Once in law school, after 10 years of dysfunctional behavior, I fell in love with a fellow law student who ended up be a complete ass who broke my heart over and over again, but the one thing he did was watch my behavior. He urged over and over for me to reenter treatment, and worked with my family to try to get me help, etc. I refused naturally, until one morning. It was our second year and we had been up nearly all night studying for finals. I woke up and felt strangely hot, I stumbled to my bathroom and began vomiting blood, I blacked out and walked through my hall I am told now that I was crawling...The boyfriend picked me up and said I felt cold to the touch, I remember feeling like I was burning up. He rushed me to a hospital. As it turns out I had a heart attack. At age 22 I had a heart attack! Not only did I have a heart attack, I had several problems. I was malnourished, dehydrated and had a severe electrolyte imbalance which caused the heart attack. I had adema, muscular atrophy, tearing in my esophagus, gastrointestinal bleeding, thrombocytopenia causing me to have suppressed immune system, ketoacidosis, osteopenia (thing preosteporosis), I had not had a period in 3 years (I now may be unable to have children), my teeth that were rotting from vomiting (I did not choose my veneers I had to get them), I had a heart arrhythmia, and peptic ulcers. Essentially I had the body of someone 30-40 years older than I was. All to be thin, all because I could not stop comparing.

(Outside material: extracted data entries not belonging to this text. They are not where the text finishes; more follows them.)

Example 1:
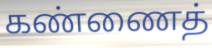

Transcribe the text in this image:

கண்ணைத்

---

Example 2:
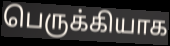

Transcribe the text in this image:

பெருக்கியாக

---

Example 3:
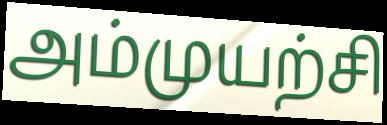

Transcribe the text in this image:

அம்முயற்சி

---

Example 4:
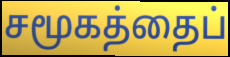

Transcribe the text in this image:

சமூகத்தைப்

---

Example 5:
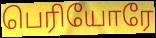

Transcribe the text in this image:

பெரியோரே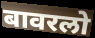
बावरलो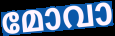
മോവാ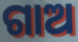
ଗାଅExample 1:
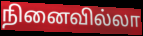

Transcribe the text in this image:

நினைவில்லா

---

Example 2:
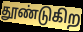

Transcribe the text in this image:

தூண்டுகிற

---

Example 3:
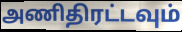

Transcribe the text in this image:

அணிதிரட்டவும்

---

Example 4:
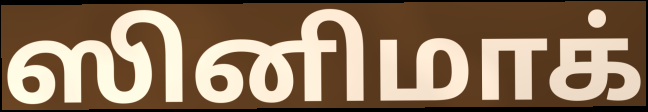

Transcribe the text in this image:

ஸினிமாக்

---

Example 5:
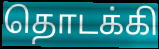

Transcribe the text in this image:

தொடக்கி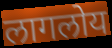
लागलोय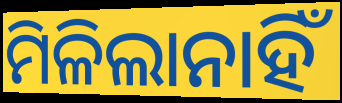
ମିଳିଲାନାହିଁ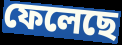
ফেলেছেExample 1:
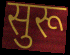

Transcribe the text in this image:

सुरू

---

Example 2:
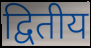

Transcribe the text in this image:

द्वितीय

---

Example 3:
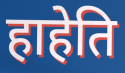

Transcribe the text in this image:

हाहेति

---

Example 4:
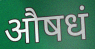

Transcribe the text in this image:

औषधं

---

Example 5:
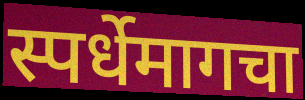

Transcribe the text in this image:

स्पर्धेमागचाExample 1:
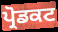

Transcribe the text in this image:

ਪ੍ਰੋਡਕਟ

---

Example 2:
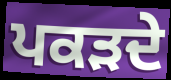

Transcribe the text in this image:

ਪਕੜਦੇ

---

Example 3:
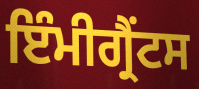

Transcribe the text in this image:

ਇੰਮੀਗ੍ਰੈਂਟਸ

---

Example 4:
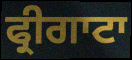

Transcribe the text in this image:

ਫ੍ਰੀਗਾਟਾ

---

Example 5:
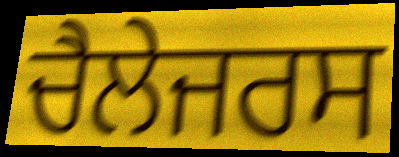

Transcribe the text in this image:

ਚੈਲੇਜਰਸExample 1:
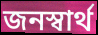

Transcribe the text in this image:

জনস্বার্থ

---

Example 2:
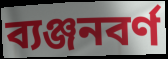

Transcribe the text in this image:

ব্যঞ্জনবর্ণ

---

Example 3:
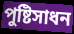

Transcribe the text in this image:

পুষ্টিসাধন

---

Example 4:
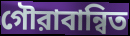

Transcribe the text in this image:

গৌরাবান্বিত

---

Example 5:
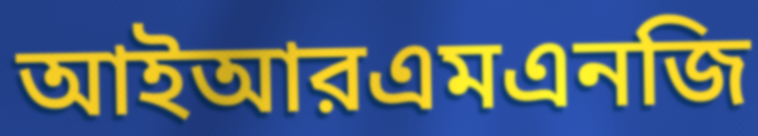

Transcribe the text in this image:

আইআরএমএনজি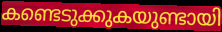
കണ്ടെടുക്കുകയുണ്ടായിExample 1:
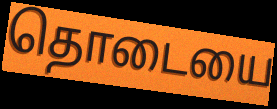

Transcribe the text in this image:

தொடையை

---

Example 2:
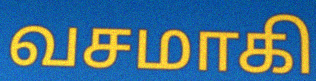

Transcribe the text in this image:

வசமாகி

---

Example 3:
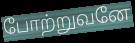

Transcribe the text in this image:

போற்றுவனே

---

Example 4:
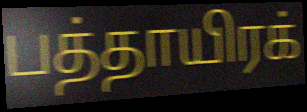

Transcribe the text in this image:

பத்தாயிரக்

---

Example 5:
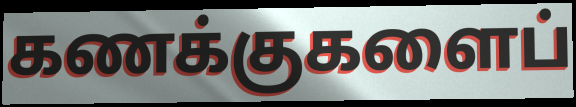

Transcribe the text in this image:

கணக்குகளைப்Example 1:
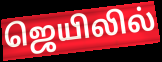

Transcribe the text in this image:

ஜெயிலில்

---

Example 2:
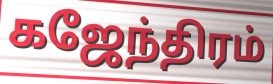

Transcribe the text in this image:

கஜேந்திரம்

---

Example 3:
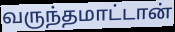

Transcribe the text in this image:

வருந்தமாட்டான்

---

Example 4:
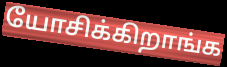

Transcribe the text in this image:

யோசிக்கிறாங்க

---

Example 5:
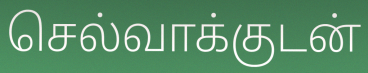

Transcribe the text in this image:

செல்வாக்குடன்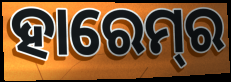
ହାରେମ୍‍ରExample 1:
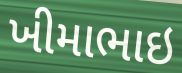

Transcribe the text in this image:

ખીમાભાઇ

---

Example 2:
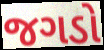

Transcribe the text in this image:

જગડો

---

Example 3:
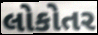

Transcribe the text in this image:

લોકોતર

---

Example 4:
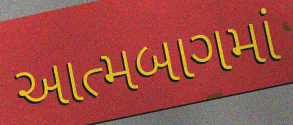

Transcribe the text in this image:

આત્મબાગમાં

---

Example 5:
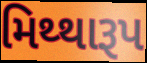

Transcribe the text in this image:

મિથ્થારૂપ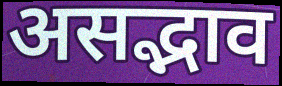
असद्भावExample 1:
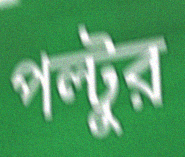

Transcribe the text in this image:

পল্টুর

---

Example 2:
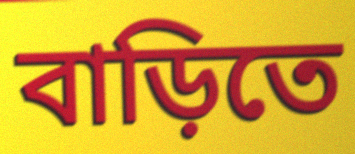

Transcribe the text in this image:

বাড়িতে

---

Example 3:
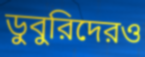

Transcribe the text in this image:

ডুবুরিদেরও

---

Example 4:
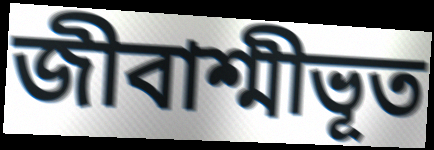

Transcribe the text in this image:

জীবাশ্মীভূত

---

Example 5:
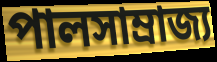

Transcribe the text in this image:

পালসাম্রাজ্যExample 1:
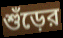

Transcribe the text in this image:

শুঁড়ের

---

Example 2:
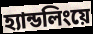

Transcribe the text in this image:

হ্যান্ডলিংয়ে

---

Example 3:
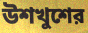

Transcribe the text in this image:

উশখুশের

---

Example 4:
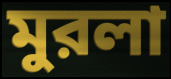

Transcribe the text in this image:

মুরলা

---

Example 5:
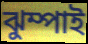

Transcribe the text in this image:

ঝুম্পাই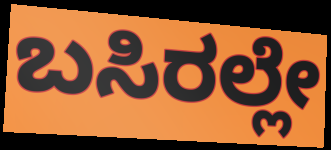
ಬಸಿರಲ್ಲೇ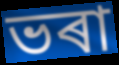
ভৰাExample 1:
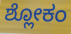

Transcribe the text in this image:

ಶ್ಲೋಕಂ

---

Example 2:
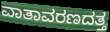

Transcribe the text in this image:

ವಾತಾವರಣದತ್ತ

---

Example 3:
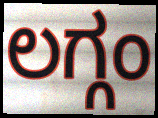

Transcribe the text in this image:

ಲಗ್ಗಂ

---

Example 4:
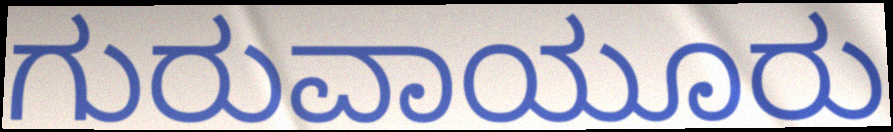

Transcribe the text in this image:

ಗುರುವಾಯೂರು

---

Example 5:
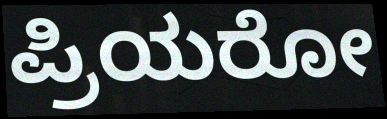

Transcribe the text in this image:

ಪ್ರಿಯರೋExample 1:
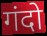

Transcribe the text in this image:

गंदो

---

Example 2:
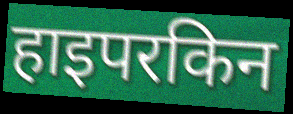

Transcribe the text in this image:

हाइपरकिन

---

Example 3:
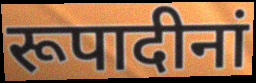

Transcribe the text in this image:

रूपादीनां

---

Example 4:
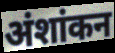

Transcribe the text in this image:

अंशांकन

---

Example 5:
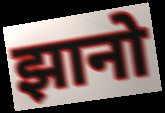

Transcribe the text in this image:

झानो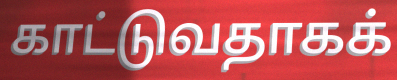
காட்டுவதாகக்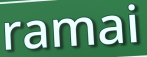
ramai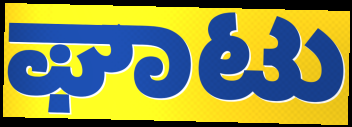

Today I still struggle. Just recently I had a horrible break up and of course I found myself fasting. I am somehow psychologically immune to feeling hunger; this has been profoundly negative in terms of trying to have normal eating habits. I am overly self critical and sometimes become depressed. I still have to attend regular therapy. I tell you all this because there was a point at which I had a problem, I knew it, could have gotten help and chose not to. I live with the consequences today, but it is not just me that does it is my loved ones, my friends, my family, the people that I burned over the years to hide my problem or because I was so unbalanced I did not realize I was doing it. Please find help for yourself before things come to this.